Des dynasties de mariniers
Cette difficulté n'empêche pas le commerce de prospérer. A la grande époque, on comptait pas moins de 160 bateaux en navigations. Quelques grandes dynasties familiales de mariniers se partageaient alors l'exploitation du canal. La famille Camboulive était parmi les plus anciens : ses descendants avaient déjà travaillé avec Riquet à la construction du Canal. Il existe en fait deux classes de mariniers. Ceux qui sont salariés et travaillent pour le propriétaire du bateau. La plupart du temps, dans cette première catégorie, on trouve des péniches spécialisées dans le transport d'un type spécifique de marchandises. Dans la seconde catégorie, on trouve des artisans qui transportent indifférement tout type de marchandises et sont à leur propre compte, propriétaires de leur bateau.

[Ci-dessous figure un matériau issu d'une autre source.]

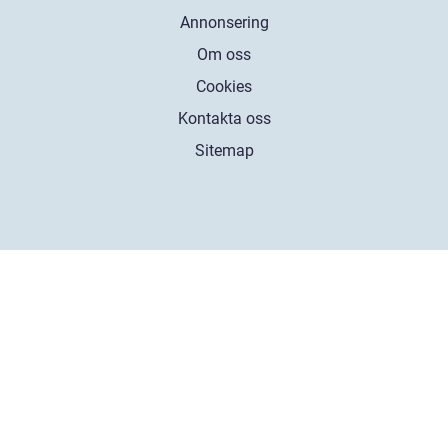
Annonsering
Om oss
Cookies
Kontakta oss
Sitemap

"Alain Huguet aux commandes de L’Elfe"
Crédit photo : Couleur Média

Le transport des marchandises
Et les marchandises transportées sont nombreuses. Dans les années 40, les bateaux servaient au transport de vin en cuve. Les pétroliers ont aussi fait vivre le canal pendant de nombreuses années avec des sociétés com-me Antar, BP ou Shell. Ils employaient essentiellement des mariniers de la région borde-laise. Dans les années 75-80, d'autres moyens de transports plus rapides, tels que la route ou le train, ont progressivement été préférés aux péniches. C'est à cette époque que les fils d'artisans mariniers ont rachetés des bateaux pour ouvrir leurs cales et les spécialiser dans le transport en vrac des céréales du Lauragais. Pour trouver du travail, les mariniers s'inscrivaient à une bourse d'affrêtement, un "tour de rôle" qui permettait aux mariniers de proposer leurs services pour le transport de marchandises. Ce transport a également disparus dans les années 90. On revoit cependant depuis deux ou trois ans quelques affrêtements de bateaux mais ceux-ci ne remontent guère plus loin que de Bordeaux à Marmande.

Le sauvetage de l'Elfe
Les transports de marchandises ont laissé les écluses aux bateaux de tourisme qui font connaître le canal à des touristes venus des quatre coins du monde. Un autre façon de partager ce patrimoine international. Mais une ré-orientation économique qui aura aussi coûté cher aux mariniers du canal. Alain, quant à lui, à trouvé une reconversion pour sa fin de carrière. A partir de 1990 et pendant dix ans, il est embauché par la mairie de Toulouse. Il commande une "marie-salope" (**) chargée de transporter les boues de la station d'épuration de Ginestous.
Un travail qui ne l'empêche pas de participer à la sauvegarde du patrimoine du canal. Son nouveau combat, Alain l'a trouvé en 1996. Il apprend alors qu'un remorqueur du canal est vendu par l'administration des voies navigables de France. Le bateau est déjà promis à un ferailleur qui l'a acheté au poids mais Alain arrive à le convaincre de le lui céder. Il le retape entièrement lui redonnant une nouvelle jeunesse et le dote d'un nouveau moteur. Pour saluer cette renaissance, un baptême s'imposait : on renomme le bateau l'Elfe, en souvenir sans doute de ce fameux bateau où Alain vit le jour en 1944.
Aujourd'hui, Alain Huguet vit dans une maison au bord du canal. Amarrés à côté, on trouve les deux bateaux de sa vie : La Réole et l'Elfe. A quelques mois de la retraite, il est devenu un éveilleur de mémoire. Il aime accueillir des enfants sur son bateau et leur raconter sa vie de marinier sur le canal du midi.


Crédit photo : Couleur Média

Interview : Pascal RASSAT

(*) le tiran d'eau est la longueur de coque sous l'eau.
(**) Une marie-salope est le nom donné aux chalands chargés de transporter des déchets.